The polymer molecular weight was measured using gel permeation chromatography (GPC) using chloroform as solvent and polymethyl methacrylate standards. The results are shown in Table 1. The dissolution of the polymer in white spirit and viscosity of the resulting solution was assessed and the results are given in Table 2. The dissolution of a commercial thermoplastic solid polyisobutyl methacrylate alkyd modifier resin (designated CR in the following tables) having a measured molecular weight of Mw = 9550 and Mn = 4750 was also measured and was used to show the performance of a known acrylic alkyd modifier in comparison with the polymers of Examples 1 and 2.
Example 2 Preparation of medium molecular weight star polymer
The method of Example 1 was followed except that the DDM was omitted.
Example 3 (Comparative) Preparation of linear polymer
The method of Example 1 was followed except that the only mercaptan used was DDM at 1.75 phm.
The results show that the polymers described in Examples 1 & 2 are soluble in white spirit and produce relatively low viscosity solutions at up to 30% w/w concentration.
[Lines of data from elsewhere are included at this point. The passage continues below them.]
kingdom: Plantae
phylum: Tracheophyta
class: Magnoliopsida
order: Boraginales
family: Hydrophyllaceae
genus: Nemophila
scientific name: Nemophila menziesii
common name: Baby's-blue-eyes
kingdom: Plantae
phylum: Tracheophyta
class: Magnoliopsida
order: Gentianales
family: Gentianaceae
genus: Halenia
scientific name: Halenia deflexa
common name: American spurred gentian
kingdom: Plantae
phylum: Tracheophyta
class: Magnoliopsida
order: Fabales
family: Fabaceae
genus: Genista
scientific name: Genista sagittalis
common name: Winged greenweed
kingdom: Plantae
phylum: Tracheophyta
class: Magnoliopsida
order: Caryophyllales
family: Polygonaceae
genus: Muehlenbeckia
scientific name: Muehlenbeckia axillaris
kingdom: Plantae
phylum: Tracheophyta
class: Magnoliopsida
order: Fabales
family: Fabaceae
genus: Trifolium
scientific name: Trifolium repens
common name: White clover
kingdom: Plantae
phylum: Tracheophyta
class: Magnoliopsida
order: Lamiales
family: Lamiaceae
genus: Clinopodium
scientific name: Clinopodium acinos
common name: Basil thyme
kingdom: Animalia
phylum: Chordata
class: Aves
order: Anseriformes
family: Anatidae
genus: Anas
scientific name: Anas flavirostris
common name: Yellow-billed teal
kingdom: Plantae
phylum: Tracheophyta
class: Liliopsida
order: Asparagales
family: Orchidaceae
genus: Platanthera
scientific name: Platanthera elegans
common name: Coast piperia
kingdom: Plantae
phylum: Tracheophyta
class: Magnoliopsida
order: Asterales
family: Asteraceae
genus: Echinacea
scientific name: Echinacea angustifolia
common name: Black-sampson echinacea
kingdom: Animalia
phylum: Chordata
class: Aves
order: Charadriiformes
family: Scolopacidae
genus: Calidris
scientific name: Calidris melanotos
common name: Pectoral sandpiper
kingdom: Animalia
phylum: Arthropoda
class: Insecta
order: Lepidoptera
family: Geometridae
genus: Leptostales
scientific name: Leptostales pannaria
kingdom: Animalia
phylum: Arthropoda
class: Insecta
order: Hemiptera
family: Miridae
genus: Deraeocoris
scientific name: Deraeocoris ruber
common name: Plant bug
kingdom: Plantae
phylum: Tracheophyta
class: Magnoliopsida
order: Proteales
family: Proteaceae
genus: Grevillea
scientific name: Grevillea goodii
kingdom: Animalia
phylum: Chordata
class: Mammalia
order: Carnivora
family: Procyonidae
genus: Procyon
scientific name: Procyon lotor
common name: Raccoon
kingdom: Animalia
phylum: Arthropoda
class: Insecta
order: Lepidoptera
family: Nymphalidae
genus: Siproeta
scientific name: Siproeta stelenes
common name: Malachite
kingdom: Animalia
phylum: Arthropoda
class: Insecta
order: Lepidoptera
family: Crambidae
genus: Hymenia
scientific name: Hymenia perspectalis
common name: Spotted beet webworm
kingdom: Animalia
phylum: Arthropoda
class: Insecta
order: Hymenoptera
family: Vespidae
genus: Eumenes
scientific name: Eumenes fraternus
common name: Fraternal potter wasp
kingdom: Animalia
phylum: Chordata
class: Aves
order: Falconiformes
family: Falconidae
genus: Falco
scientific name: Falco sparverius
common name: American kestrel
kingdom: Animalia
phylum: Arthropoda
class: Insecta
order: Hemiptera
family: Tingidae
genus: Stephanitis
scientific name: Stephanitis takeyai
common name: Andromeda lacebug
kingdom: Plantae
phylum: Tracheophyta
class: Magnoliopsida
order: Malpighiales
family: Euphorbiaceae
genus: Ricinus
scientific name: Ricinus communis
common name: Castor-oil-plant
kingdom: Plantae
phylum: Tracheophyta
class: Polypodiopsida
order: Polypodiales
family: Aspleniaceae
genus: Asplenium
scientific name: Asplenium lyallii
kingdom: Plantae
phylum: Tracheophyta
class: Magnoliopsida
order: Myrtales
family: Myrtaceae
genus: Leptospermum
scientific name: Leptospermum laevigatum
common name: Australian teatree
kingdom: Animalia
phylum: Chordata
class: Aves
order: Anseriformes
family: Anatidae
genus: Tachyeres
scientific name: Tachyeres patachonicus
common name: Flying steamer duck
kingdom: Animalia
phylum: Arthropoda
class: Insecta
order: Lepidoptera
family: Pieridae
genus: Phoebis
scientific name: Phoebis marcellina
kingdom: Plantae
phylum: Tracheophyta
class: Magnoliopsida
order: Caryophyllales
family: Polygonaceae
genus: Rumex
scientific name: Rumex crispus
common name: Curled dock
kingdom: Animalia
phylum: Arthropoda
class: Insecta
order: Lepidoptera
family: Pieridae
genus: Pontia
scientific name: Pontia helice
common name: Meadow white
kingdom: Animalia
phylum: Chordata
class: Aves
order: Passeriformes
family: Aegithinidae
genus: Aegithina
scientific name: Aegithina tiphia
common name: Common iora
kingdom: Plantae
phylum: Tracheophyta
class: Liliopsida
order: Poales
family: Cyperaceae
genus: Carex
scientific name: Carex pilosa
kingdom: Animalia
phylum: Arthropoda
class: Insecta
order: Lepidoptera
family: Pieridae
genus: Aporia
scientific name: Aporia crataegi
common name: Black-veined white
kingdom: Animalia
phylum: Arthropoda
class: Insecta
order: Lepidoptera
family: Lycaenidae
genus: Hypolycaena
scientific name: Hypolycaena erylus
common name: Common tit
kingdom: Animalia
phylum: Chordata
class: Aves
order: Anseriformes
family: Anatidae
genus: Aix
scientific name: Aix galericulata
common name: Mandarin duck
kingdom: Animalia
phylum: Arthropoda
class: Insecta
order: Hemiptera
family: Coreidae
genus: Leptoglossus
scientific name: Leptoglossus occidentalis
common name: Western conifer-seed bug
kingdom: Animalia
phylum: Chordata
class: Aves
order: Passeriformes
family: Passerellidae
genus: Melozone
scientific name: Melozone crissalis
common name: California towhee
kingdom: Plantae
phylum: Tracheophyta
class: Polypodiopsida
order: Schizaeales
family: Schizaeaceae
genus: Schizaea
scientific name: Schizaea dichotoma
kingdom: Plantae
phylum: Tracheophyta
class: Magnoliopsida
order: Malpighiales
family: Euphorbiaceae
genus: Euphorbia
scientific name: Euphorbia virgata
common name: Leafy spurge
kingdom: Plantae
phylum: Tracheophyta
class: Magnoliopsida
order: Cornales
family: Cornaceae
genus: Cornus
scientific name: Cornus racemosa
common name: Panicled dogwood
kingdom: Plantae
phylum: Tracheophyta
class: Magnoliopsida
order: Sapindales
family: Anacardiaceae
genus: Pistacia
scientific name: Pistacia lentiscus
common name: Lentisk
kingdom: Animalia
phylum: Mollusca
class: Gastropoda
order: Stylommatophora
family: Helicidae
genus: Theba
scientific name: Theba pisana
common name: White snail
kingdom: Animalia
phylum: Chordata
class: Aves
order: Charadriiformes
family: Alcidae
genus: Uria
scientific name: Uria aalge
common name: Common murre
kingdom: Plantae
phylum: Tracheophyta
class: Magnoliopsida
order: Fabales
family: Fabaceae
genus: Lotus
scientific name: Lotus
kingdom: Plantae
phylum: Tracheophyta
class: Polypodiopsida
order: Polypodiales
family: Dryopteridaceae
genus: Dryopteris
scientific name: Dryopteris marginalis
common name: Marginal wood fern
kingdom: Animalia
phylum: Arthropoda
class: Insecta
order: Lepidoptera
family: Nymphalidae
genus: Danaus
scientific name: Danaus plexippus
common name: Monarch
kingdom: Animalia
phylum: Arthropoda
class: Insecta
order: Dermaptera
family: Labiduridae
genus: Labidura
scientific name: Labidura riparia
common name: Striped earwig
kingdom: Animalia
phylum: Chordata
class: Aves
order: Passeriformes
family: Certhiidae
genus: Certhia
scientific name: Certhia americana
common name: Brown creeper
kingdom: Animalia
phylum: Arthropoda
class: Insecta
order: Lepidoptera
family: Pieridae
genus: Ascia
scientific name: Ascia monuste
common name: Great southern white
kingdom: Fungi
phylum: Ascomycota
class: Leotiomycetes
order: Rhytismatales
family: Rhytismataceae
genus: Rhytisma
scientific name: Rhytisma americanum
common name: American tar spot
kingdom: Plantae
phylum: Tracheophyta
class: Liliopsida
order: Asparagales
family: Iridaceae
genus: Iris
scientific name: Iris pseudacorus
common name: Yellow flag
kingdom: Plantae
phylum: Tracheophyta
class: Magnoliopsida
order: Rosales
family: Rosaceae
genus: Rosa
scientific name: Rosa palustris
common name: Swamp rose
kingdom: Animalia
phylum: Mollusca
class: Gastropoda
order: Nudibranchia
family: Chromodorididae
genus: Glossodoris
In contrast, the linear control (Example 3) can not be fully dissolved in white spirit. It can be also be seen that, for a given solution viscosity, the resins of Examples 1 and 2 have the additional benefit of being capable of being dissolved to a higher solids level (e.g. in order to achieve lower solvent use) than the polyisobutyl methacrylate resin.
Table 1
Table 2
Example 4 - miscibilitv with alkyd resins 1.0 g of each of the polymers made in Examples 1 - 3 and the polyisobutyl methacrylate resin was added to 9.0 g of each of a variety of commercial alkyd resin solutions. Each sample was then placed in a water bath at 90 °C and rotated occasionally for 6 hours.
After cooling to room temperature, the degree of solubility was assessed visually and classified as follows: A: Clear solutions - no insoluble particles observed.
B: Clear solutions - few insolubles.
C: Cloudy solution - small amount of undissolved resin settling out.
D: Cloudy solution - large amount of undissolved resin settling out.
The results are shown in Table 3.
Table 3
These results show that the star and part-star polymers in Examples 1 and 2 have miscibilities with the alkyd resins used which are at least as good as the known polyisobutyl methacrylate alkyd modifier . The linear polymer of Example 3 is generally less miscible with these alkyds.